# Categorical Data Analysis (Soc 681) at Purdue

Note: Taught most every fall semester.

### Fall 2024 Course Materials

Note: Course is in progress with materials being added each week. For a full set of materials, see the Fall 2023 section below.

### Fall 2023 Course Materials

Includes: syllabus, lecture slides, example code, etc.

### Course Description

Many — perhaps even most — social and behavioral science questions include outcome variables that are categorical in nature. E.g. Which political candidate will win the next election? What social class does a person belong to? How many publications does it take to receive tenure? How many drinks does the average person consume per week? Answering these — and countless other — questions cannot be adequately accomplished via the linear regression model and instead require the more advanced techniques covered extensively in this course.

Categorical Data Analysis is a course in applied statistics that primarily deals with regression models in which the dependent variable is binary, nominal, ordinal, or count. In addition, some flexible methods for nonlinearities within the linear regression framework will be briefly covered. Many common statistical issues encountered by social scientists require different methods when the dependent variable is not continuous. E.g. Interpretation of coefficients, calculation of predictions, testing of interaction effects, testing for mediation, assessing model fit, and many other techniques require a different approach for categorical dependent variables than those for continuous outcomes. The focus of the course is on interpretation and learning to deal with the complications introduced by the nonlinearity of the models.
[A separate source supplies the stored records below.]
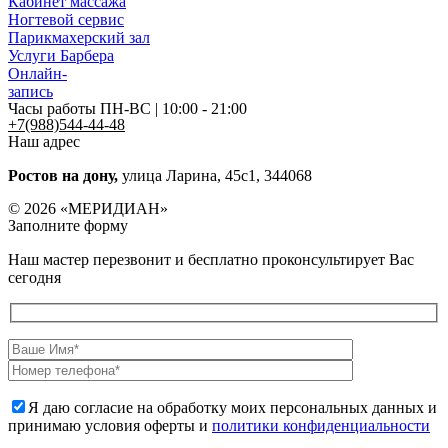
Кабинет массажа
Ногтевой сервис
Парикмахерский зал
Услуги Барбера
Онлайн-
запись
Часы работы ПН-ВС | 10:00 - 21:00
+7(988)544-44-48
Наш адрес
Ростов на дону,
улица Ларина, 45с1, 344068
© 2026 «МЕРИДИАН»
Заполните форму
Наш мастер перезвонит и бесплатно проконсультирует Вас
сегодня
Я даю согласие на обработку моих персональных данных и
принимаю условия оферты и
политики конфиденциальности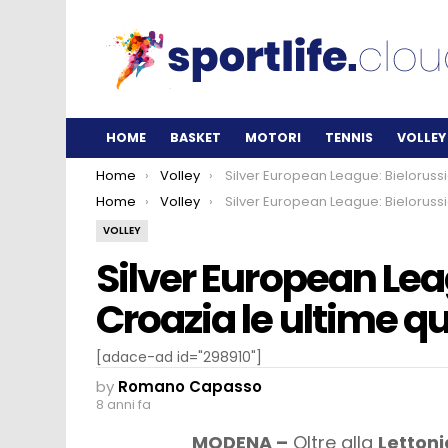
HOME
BASKET
MOTORI
TENNIS
VOLLEY
You are here:
Home
Volley
Silver European League: Bielorussia e Croazia le ultime qualificate all
You are here:
Home
Volley
Silver European League: Bielorussia e Croazia le ultime qualificate all
VOLLEY
Silver European Lea
Croazia le ultime qu
[adace-ad id="298910"]
by
Romano Capasso
8 anni fa
MODENA –
Oltre alla
Lettoni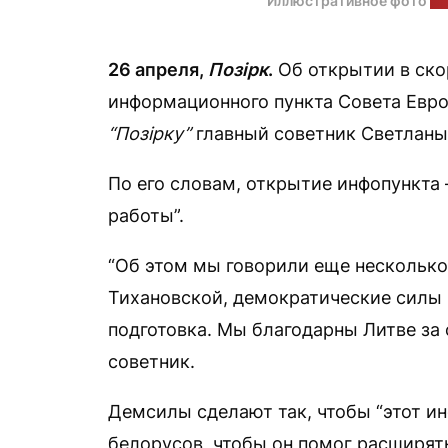
Иллюстративное фото
на
26 апреля,
Позірк
.
Об открытии в ско
информационного пункта Совета Евр
“Позірку”
главный советник Светланы
По его словам, открытие инфопункта 
работы”.
“Об этом мы говорили еще несколько
Тихановской, демократические силы 
подготовка. Мы благодарны Литве за 
советник.
Демсилы сделают так, чтобы “этот и
белорусов, чтобы он помог расширят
Less focus will be on the mathematical details of the models except where pertinent.

Specific models considered include: probit and logit for binary outcomes; ordered logit, ordered probit, and alternating least squares optimal scaling for ordinal outcomes; multinomial logit for nominal outcomes; Poisson, negative binomial, and zero inflated models for counts; and fractional response, LOWESS, and local polynomial smoothing methods for continuous and quasi-continuous outcomes.